= PROBLEM TO WORK ON =
Give the records below again in full, exactly as written, but without any images.

═════ INPUT MATERIAL

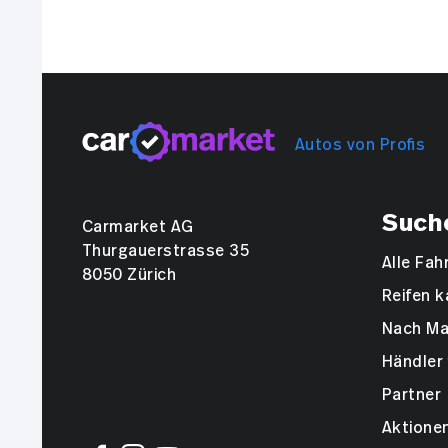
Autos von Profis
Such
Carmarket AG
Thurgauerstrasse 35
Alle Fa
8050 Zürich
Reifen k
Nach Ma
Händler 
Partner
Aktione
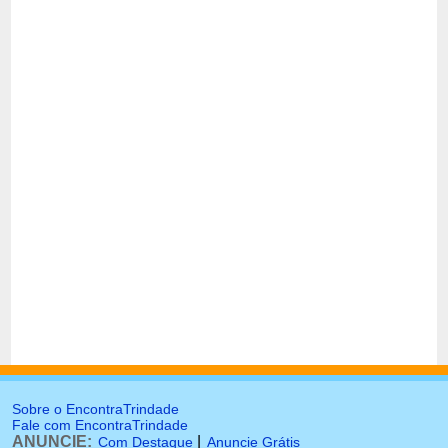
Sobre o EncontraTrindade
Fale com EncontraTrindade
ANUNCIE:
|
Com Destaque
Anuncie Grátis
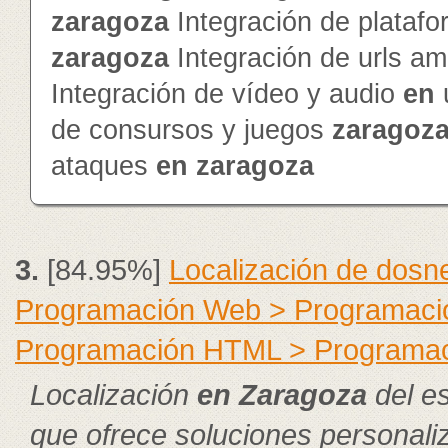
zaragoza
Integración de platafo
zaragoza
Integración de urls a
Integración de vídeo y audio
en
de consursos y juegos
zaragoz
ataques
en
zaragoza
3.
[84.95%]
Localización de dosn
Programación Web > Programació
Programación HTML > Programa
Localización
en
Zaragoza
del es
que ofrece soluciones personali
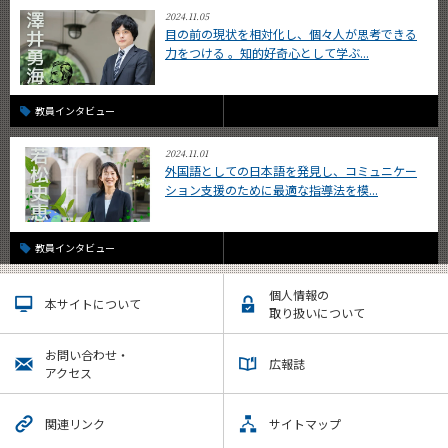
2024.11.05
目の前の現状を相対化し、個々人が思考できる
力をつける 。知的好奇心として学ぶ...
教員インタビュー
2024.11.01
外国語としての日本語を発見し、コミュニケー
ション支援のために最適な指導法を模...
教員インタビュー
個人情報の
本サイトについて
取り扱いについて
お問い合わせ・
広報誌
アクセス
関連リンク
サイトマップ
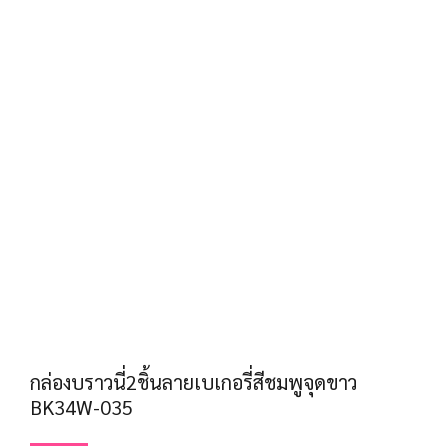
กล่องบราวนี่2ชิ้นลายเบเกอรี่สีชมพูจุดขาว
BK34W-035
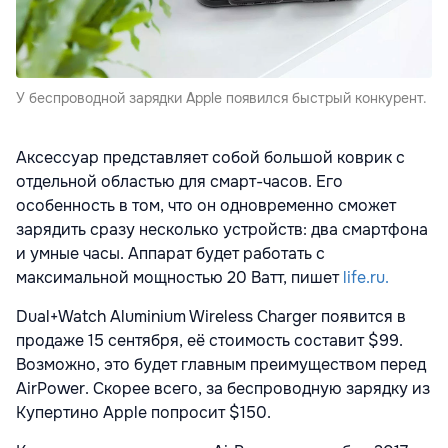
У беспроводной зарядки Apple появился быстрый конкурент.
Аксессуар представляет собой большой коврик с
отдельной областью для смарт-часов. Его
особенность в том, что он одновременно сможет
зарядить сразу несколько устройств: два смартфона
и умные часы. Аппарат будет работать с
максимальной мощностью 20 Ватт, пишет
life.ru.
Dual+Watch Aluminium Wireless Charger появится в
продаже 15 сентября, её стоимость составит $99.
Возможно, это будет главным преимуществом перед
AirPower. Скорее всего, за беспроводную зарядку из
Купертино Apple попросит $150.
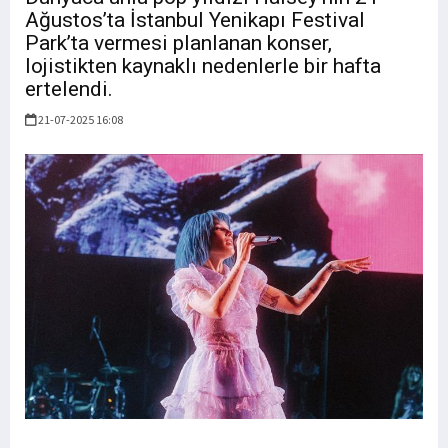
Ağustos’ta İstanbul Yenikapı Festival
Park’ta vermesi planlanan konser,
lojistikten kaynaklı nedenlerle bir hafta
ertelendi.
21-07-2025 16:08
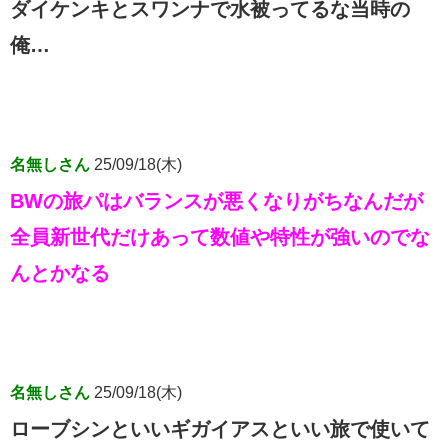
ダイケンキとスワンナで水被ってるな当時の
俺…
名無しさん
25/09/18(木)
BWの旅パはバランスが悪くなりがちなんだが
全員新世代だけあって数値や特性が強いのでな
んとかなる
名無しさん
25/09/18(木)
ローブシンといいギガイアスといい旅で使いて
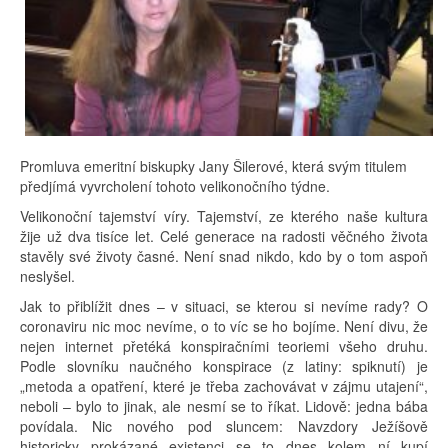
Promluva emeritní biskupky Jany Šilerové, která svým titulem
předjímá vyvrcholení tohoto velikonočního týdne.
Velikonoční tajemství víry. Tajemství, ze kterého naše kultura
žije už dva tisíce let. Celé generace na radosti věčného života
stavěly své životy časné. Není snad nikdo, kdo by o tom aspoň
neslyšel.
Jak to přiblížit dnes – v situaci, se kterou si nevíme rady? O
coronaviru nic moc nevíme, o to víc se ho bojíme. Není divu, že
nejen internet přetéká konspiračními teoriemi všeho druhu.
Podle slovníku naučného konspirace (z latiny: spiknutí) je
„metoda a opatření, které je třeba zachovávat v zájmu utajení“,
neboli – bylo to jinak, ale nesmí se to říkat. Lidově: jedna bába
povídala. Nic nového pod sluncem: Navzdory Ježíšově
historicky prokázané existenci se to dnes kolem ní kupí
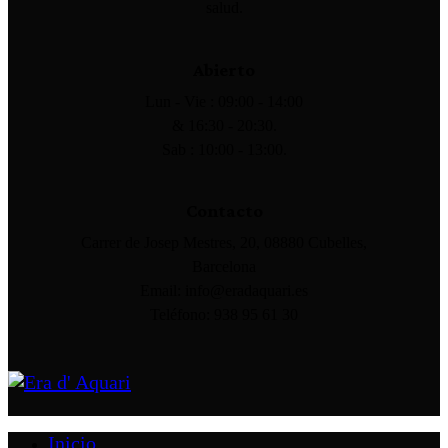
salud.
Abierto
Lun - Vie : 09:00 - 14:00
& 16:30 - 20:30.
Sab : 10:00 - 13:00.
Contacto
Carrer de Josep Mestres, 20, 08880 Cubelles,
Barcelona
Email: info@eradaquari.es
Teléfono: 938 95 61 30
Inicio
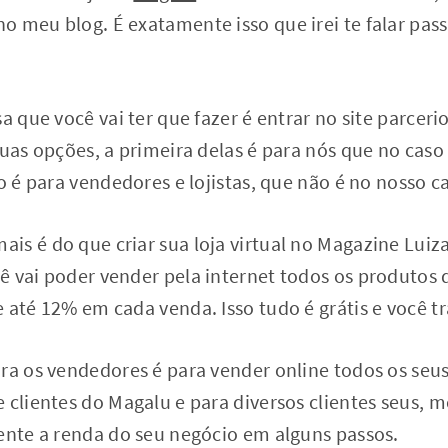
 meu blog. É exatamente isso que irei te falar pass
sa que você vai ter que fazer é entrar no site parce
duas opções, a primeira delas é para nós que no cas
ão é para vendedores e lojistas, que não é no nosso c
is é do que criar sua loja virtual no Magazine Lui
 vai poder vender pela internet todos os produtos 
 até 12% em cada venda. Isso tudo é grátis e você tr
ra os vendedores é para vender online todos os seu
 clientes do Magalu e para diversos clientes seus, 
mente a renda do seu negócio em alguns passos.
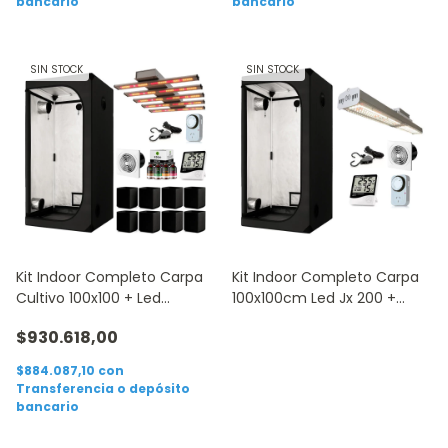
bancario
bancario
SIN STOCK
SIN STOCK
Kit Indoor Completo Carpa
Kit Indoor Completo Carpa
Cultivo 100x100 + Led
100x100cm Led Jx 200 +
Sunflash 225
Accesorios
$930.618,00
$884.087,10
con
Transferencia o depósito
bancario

══════════

= YOUR SOLUTION =
Autos von Profis
Such
Carmarket AG
Thurgauerstrasse 35
Alle Fa
8050 Zürich
Reifen k
Nach Ma
Händler 
Partner
Aktione
Sobre o EncontraTrindade
Fale com EncontraTrindade
ANUNCIE:
|
Com Destaque
Anuncie Grátis
zaragoza
Integración de platafo
zaragoza
Integración de urls a
Integración de vídeo y audio
en
de consursos y juegos
zaragoz
ataques
en
zaragoza
3.
[84.95%]
Localización de dosn
Programación Web > Programació
Programación HTML > Programa
Localización
en
Zaragoza
del es
que ofrece soluciones personali
2024.11.05
目の前の現状を相対化し、個々人が思考できる
力をつける 。知的好奇心として学ぶ...
教員インタビュー
2024.11.01
外国語としての日本語を発見し、コミュニケー
ション支援のために最適な指導法を模...
教員インタビュー
個人情報の
本サイトについて
取り扱いについて
お問い合わせ・
広報誌
アクセス
関連リンク
サイトマップ
กล่องบราวนี่2ชิ้นลายเบเกอรี่สีชมพูจุดขาว
BK34W-035
У беспроводной зарядки Apple появился быстрый конкурент.
Аксессуар представляет собой большой коврик с
отдельной областью для смарт-часов. Его
особенность в том, что он одновременно сможет
зарядить сразу несколько устройств: два смартфона
и умные часы. Аппарат будет работать с
максимальной мощностью 20 Ватт, пишет
life.ru.
Dual+Watch Aluminium Wireless Charger появится в
продаже 15 сентября, её стоимость составит $99.
Возможно, это будет главным преимуществом перед
AirPower. Скорее всего, за беспроводную зарядку из
Купертино Apple попросит $150.
Ağustos’ta İstanbul Yenikapı Festival
Park’ta vermesi planlanan konser,
lojistikten kaynaklı nedenlerle bir hafta
ertelendi.
21-07-2025 16:08
ダイケンキとスワンナで水被ってるな当時の
俺…
名無しさん
25/09/18(木)
BWの旅パはバランスが悪くなりがちなんだが
全員新世代だけあって数値や特性が強いのでな
んとかなる
名無しさん
25/09/18(木)
ローブシンといいギガイアスといい旅で使いて
Promluva emeritní biskupky Jany Šilerové, která svým titulem
předjímá vyvrcholení tohoto velikonočního týdne.
Velikonoční tajemství víry. Tajemství, ze kterého naše kultura
žije už dva tisíce let. Celé generace na radosti věčného života
stavěly své životy časné. Není snad nikdo, kdo by o tom aspoň
neslyšel.
Jak to přiblížit dnes – v situaci, se kterou si nevíme rady? O
coronaviru nic moc nevíme, o to víc se ho bojíme. Není divu, že
nejen internet přetéká konspiračními teoriemi všeho druhu.
Podle slovníku naučného konspirace (z latiny: spiknutí) je
„metoda a opatření, které je třeba zachovávat v zájmu utajení“,
neboli – bylo to jinak, ale nesmí se to říkat. Lidově: jedna bába
povídala. Nic nového pod sluncem: Navzdory Ježíšově
historicky prokázané existenci se to dnes kolem ní kupí
salud.
Abierto
Lun - Vie : 09:00 - 14:00
& 16:30 - 20:30.
Sab : 10:00 - 13:00.
Contacto
Carrer de Josep Mestres, 20, 08880 Cubelles,
Barcelona
Email: info@eradaquari.es
Teléfono: 938 95 61 30
Inicio
 meu blog. É exatamente isso que irei te falar pass
sa que você vai ter que fazer é entrar no site parce
duas opções, a primeira delas é para nós que no cas
ão é para vendedores e lojistas, que não é no nosso c
is é do que criar sua loja virtual no Magazine Lui
 vai poder vender pela internet todos os produtos 
 até 12% em cada venda. Isso tudo é grátis e você tr
ra os vendedores é para vender online todos os seu
 clientes do Magalu e para diversos clientes seus, 
mente a renda do seu negócio em alguns passos.
bancario
bancario
SIN STOCK
SIN STOCK
Kit Indoor Completo Carpa
Kit Indoor Completo Carpa
Cultivo 100x100 + Led
100x100cm Led Jx 200 +
Sunflash 225
Accesorios
$930.618,00
$884.087,10
con
Transferencia o depósito
bancario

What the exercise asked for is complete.